Narrow sense of MPC refers to the solution to the millionaire problem proposed by Mr. Yao Qizhi in 1982. With years of development, MPC covers a wider range. And now the broad sense of MPC means all participants can get a calculated result together by using encrypted data.

This article focuses on sharing its broad concepts.

For example, a privacy computing platform wants to cooperate with CEX to find high-net-worth individuals and recommend its products to them through mobile communication providers.

Ok there, they need to provide all user IDs and perform the intersection calculation. No matter which party has dishonest behavior, the calculation result is not credible.

However, user ID is an important data asset of each organization, and it is impossible for them to give it to others without privacy protection.

Secure Multi-party Computing is to solve problems like this.

At present, in the MPC field, the following mainstream technologies are widely used:

  • Secret sharing
  • Homomorphic encryption
  • Zero-knowledge proof
  • Oblivious transfer

These technologies are often applied in the same large project at the same time to achieve the ultimate goal.

Next, I will use non-technical language to explain those technologies listed above and some cases to help understand.

Secret Sharing

Vernacular: this technology is suitable for addition and multiplication operations.
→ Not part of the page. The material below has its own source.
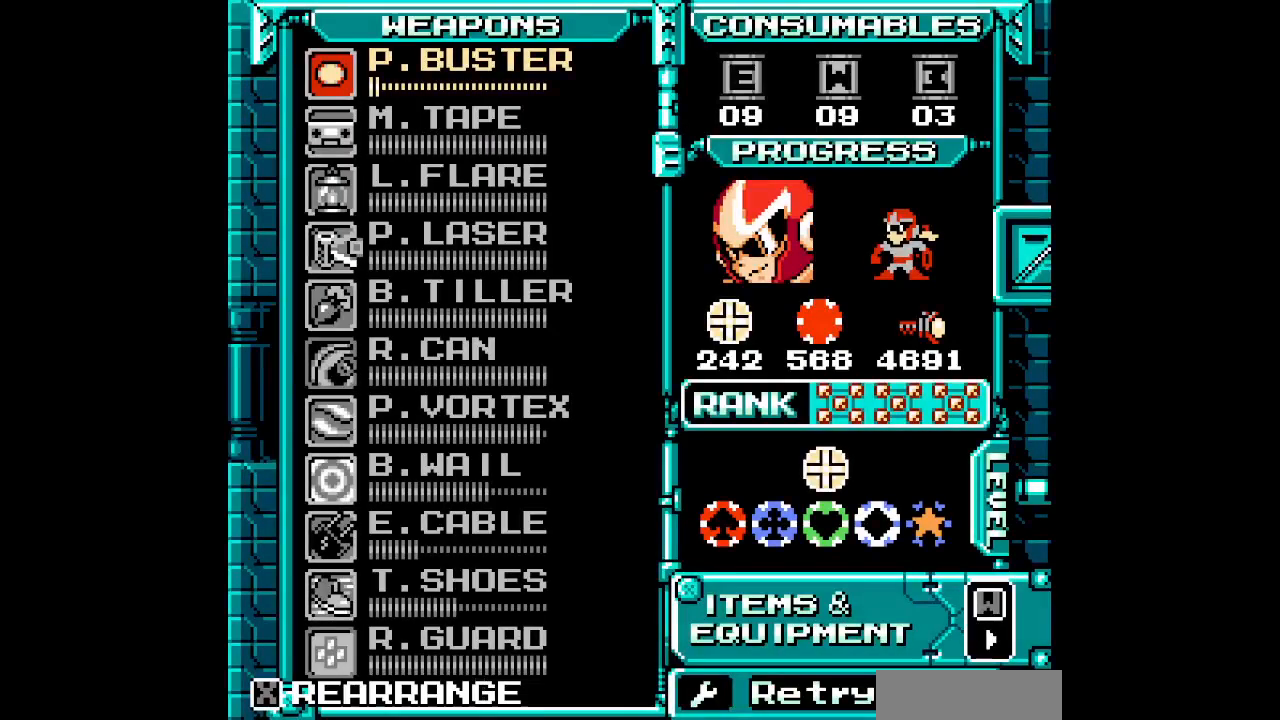
{"buttons": [], "events": []}
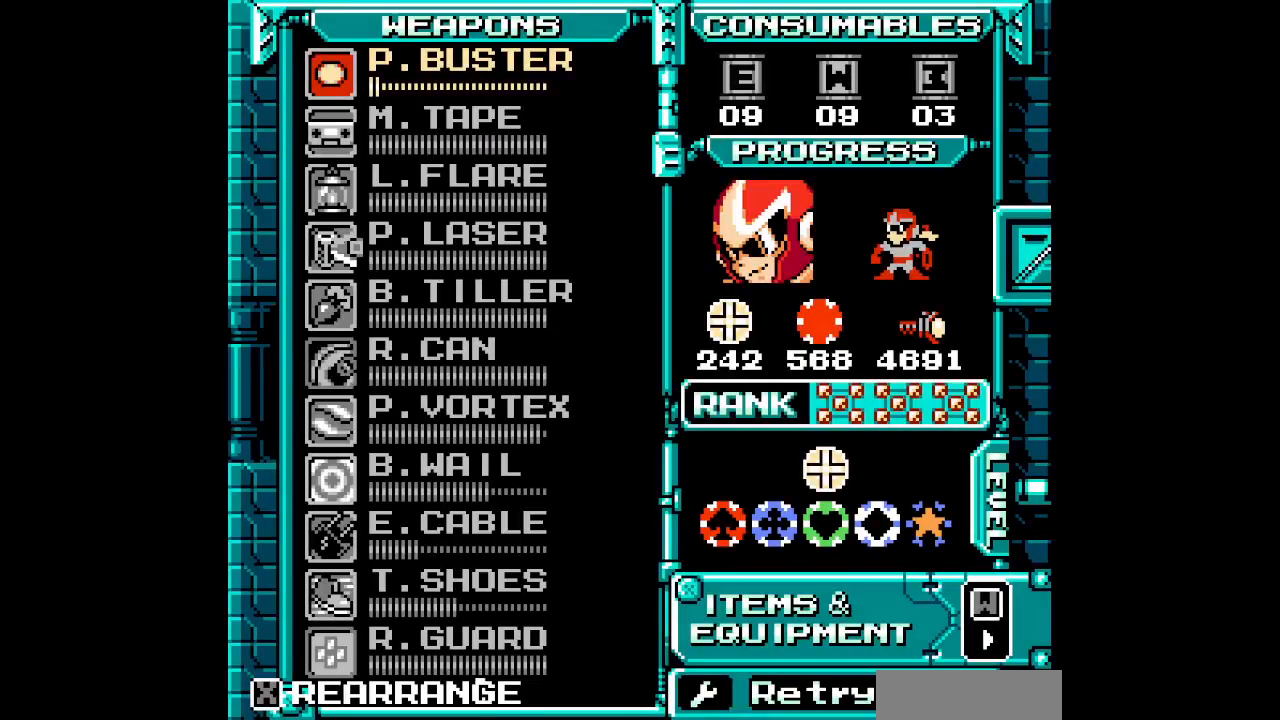
{"buttons": [], "events": []}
Participants divide their data into small parts and share it to each other. Because those parts have no link with native data, the single data you shared by other parties will not be able to calculate real data, but everyone will get the final answer by doing the same operation.

For example: Three people A B C want to know how many BTC they hold in total. The real data of A is 17 (divided into 10+7), B is 16 (1+2+3+2+8), and C is 15 (-20+5).

They shuffle and swap those small parts to each other and everyone gets the new operator. Finally, they add them together to know how many BTCs they have in total, and each of them did not reveal their true data during the process.

Homomorphic Encryption

Homomorphic encryption including fully homomorphic and semi-homomorphic. Full homomorphism can support addition and multiplication at the same time, and semi homomorphism can only perform one of them.

Vernacular: “homomorphism” means that the calculation status between the ciphertext data and the plaintext data is completely synchronized.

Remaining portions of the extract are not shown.